The system has arguably helped families furnish apartments and stock up on household goods and gadgets. But nationwide, the bills are starting to add up.
Bad loans in the banking system have been increasing, and debt service now consumes nearly 23 percent of household disposable income — higher than in the United States and far beyond Brazil’s Latin American neighbors, according to the most recent review of Brazil’s economy by the International Monetary Fund.
The overall level of credit in the country remains comparatively low, equivalent to about 50 percent of the value of the country’s annual economic output. But it has doubled in seven years, a rate of growth that the IMF said in a July report has been linked in other countries to the eventual onset of financial crises.
The country has taken steps, including using the large state-owned banks to issue lower-rate credit cards in hopes that people can continue buying without running into trouble.
But there’s a growing recognition that the credit boom has taken a toll.
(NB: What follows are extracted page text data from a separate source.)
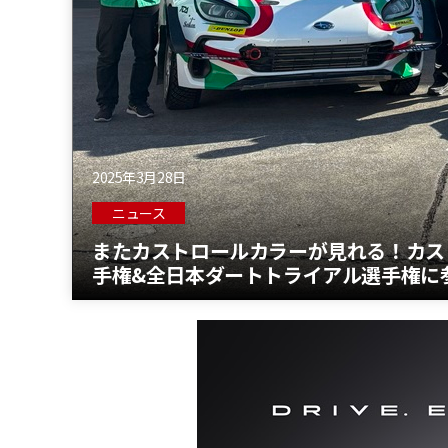
2025年3月28日
ニュース
またカストロールカラーが見れる！カス
手権&全日本ダートトライアル選手権に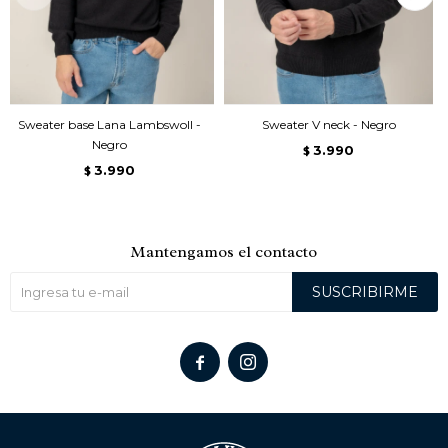
Sweater base Lana Lambswoll -
Sweater V neck - Negro
Negro
3.990
$
3.990
$
Mantengamos el contacto
SUSCRIBIRME

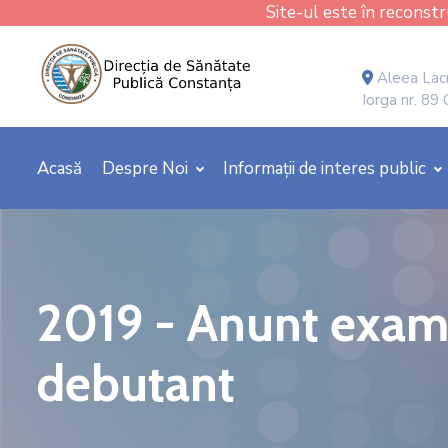
Site-ul este în reconstru
Aleea Lacr
Iorga nr. 89
Acasă
Despre Noi
Informații de interes public
2019 - Anunt exame
debutant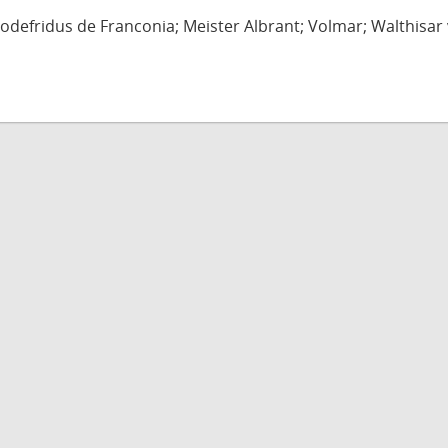
defridus de Franconia; Meister Albrant; Volmar; Walthisar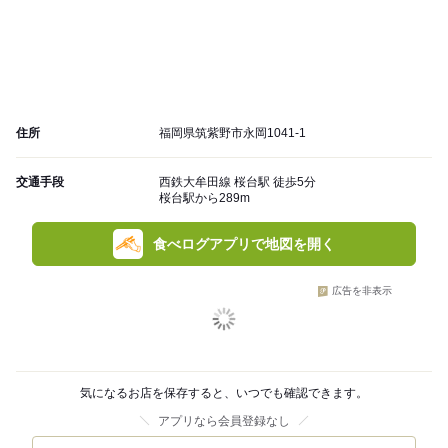
住所
福岡県筑紫野市永岡1041-1
交通手段
西鉄大牟田線 桜台駅 徒歩5分
桜台駅から289m
食べログアプリで地図を開く
広告を非表示
気になるお店を保存すると、いつでも確認できます。
アプリなら会員登録なし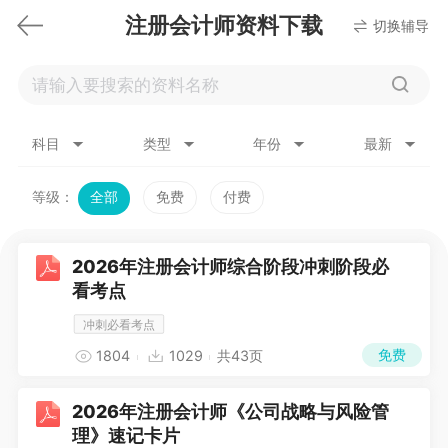
注册会计师资料下载
切换辅导
科目
类型
年份
最新
等级：
全部
免费
付费
2026年注册会计师综合阶段冲刺阶段必
看考点
冲刺必看考点
免费
1804
1029
共43页
2026年注册会计师《公司战略与风险管
理》速记卡片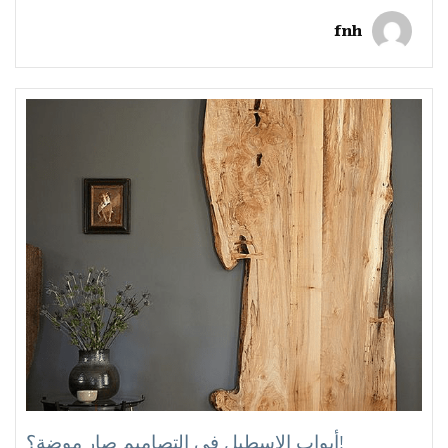
fnh
أبواب الاسطبل في التصاميم صار موضة؟!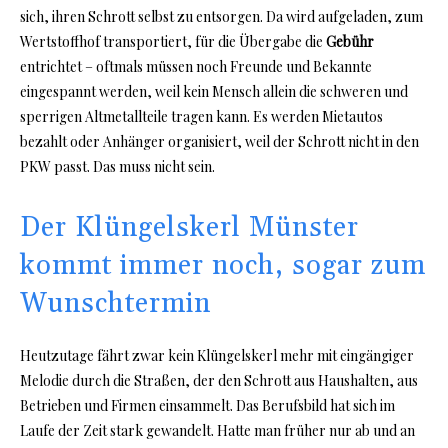
sich, ihren Schrott selbst zu entsorgen. Da wird aufgeladen, zum
Wertstoffhof transportiert, für die Übergabe die
Gebühr
entrichtet – oftmals müssen noch Freunde und Bekannte
eingespannt werden, weil kein Mensch allein die schweren und
sperrigen Altmetallteile tragen kann. Es werden Mietautos
bezahlt oder Anhänger organisiert, weil der Schrott nicht in den
PKW passt. Das muss nicht sein.
Der Klüngelskerl Münster
kommt immer noch, sogar zum
Wunschtermin
Heutzutage fährt zwar kein Klüngelskerl mehr mit eingängiger
Melodie durch die Straßen, der den Schrott aus Haushalten, aus
Betrieben und Firmen einsammelt. Das Berufsbild hat sich im
Laufe der Zeit stark gewandelt. Hatte man früher nur ab und an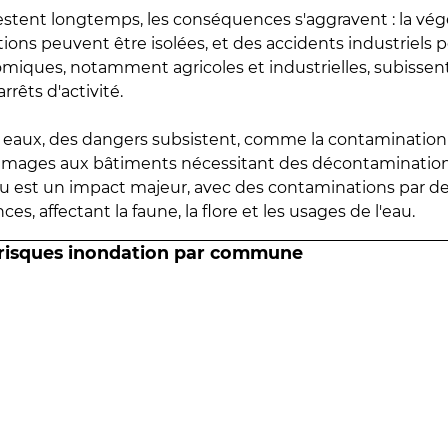
estent longtemps, les conséquences s'aggravent : la vé
tions peuvent être isolées, et des accidents industriels 
omiques, notamment agricoles et industrielles, subissen
rrêts d'activité.
es eaux, des dangers subsistent, comme la contamination
mmages aux bâtiments nécessitant des décontaminations
eau est un impact majeur, avec des contaminations par d
es, affectant la faune, la flore et les usages de l'eau.
 risques inondation par commune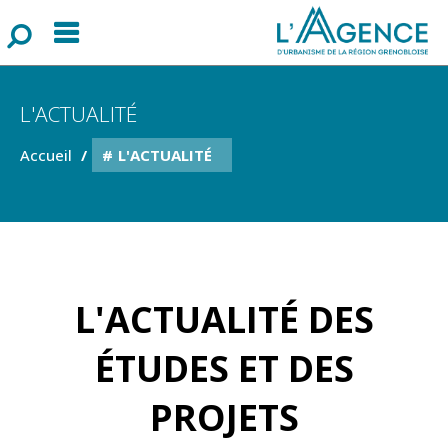
Menu
F
o
r
m
u
l
a
i
r
e
d
e
r
e
c
h
e
r
c
h
L'ACTUALITÉ
Accueil
L'ACTUALITÉ
L'ACTUALITÉ DES
ÉTUDES ET DES
PROJETS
Procon, the Sao Paulo region’s consumer protection agency, recently began counseling sessions for what are termed the “superindebted” — people who have run up such high consumer credit bills that they cannot make the payments and meet other basic expenses.
At one recent session, a finance professor and consumer psychologist explained the common mistakes — looking at the monthly installment price of a hair dryer or other appliance, for example, without calculating the total amount required to pay for it over time.
Fatima Gomes de Melo, a divorced mother of two, said she had stayed away from credit cards until 2008. Since then she has accumulated a small satchel’s worth — more than two dozen bank cards, gas cards, in-house store cards and others. She earns about $700 a month at her job in a flower shop and owes about $400 on her monthly debt payments.
Credit counselors at Procon try to work out payment or forbearance plans with banks, but they say the process is hindered by a lack of strong consumer laws. There are no usury regulations to limit interest rates, for example, and no personal bankruptcy rules.
“I believed in this dream” that credit was the way to enjoy the fruits of Brazil’s progress toward middle-income status, Gomes said. She ran through her savings after her divorce a decade ago but kept spending long after.
“I said I’ll buy beautiful clothes and get a rich husband to pay the bills,” said Gomes, who also helped her sons buy vehicles and other major items on credit. “It didn’t happen.”